On October 10, 2010, BioTime announced a deal between BioTime’s majority-owned subsidiary Cell Cure Neurosciences Ltd. and the pharma giant Teva Pharmaceutical Industries Ltd., both based in Israel. This is the first in what we hope will become a series of strategic corporate alliances for BioTime subsidiaries that will fund the expensive development costs of a wide array of therapeutics in a manner minimizing equity financing and consequent dilution to BioTime shareholders.

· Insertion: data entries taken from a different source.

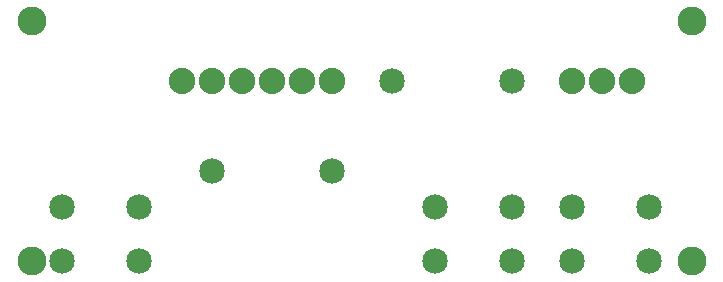
<source format=gts>
G04 MADE WITH FRITZING*
G04 WWW.FRITZING.ORG*
G04 DOUBLE SIDED*
G04 HOLES PLATED*
G04 CONTOUR ON CENTER OF CONTOUR VECTOR*
%ASAXBY*%
%FSLAX23Y23*%
%MOIN*%
%OFA0B0*%
%SFA1.0B1.0*%
%ADD10C,0.096614*%
%ADD11C,0.085000*%
%ADD12C,0.088000*%
%LNMASK1*%
G90*
G70*
G54D10*
X75Y869D03*
X2275Y69D03*
X75Y69D03*
X2275Y869D03*
G54D11*
X1275Y669D03*
X1675Y669D03*
G54D12*
X2075Y669D03*
X1975Y669D03*
X1875Y669D03*
X1075Y669D03*
X975Y669D03*
X875Y669D03*
X775Y669D03*
X675Y669D03*
X575Y669D03*
G54D11*
X431Y69D03*
X175Y69D03*
X431Y247D03*
X175Y247D03*
X1675Y69D03*
X1419Y69D03*
X1675Y247D03*
X1419Y247D03*
X2131Y69D03*
X1875Y69D03*
X2131Y247D03*
X1875Y247D03*
X675Y369D03*
X1075Y369D03*
G04 End of Mask1*
M02*
</source>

In the Cell Cure/Teva agreement, Teva has an option to complete clinical development and to commercialize one cell type – retinal pigment epithelial (RPE) cells for the treatment of retinal disease. While the potential market for a treatment for macular degeneration is very large (some seven million Americans are at risk of the disease), this agreement still leaves all of our other potential therapeutic products, including the greater than 140 diverse and scalable progenitor cell types that we have isolated from hES cells, open for future possibilities, including commercialization.
Our subsidiary strategy also allows the management of each subsidiary to focus on a specific therapeutic area. In the case of Cell Cure, there is a dual focus on neurological and retinal disease. So building subsidiaries in particular disease applications facilitates the optimization of the science and commercial collaborations to improve the probability of that company becoming an industry leader.
Cell Cure’s agreement with Teva is, to the best of our knowledge, the first collaboration in the embryonic stem cell space between a large pharma company and a subsidiary of a public stem cell company. We hope, for the sake of patients, and for the future of the stem cell industry, that many more such commercial agreements will follow, speeding the delivery of new cell-based therapies to the patients who so desperately need them.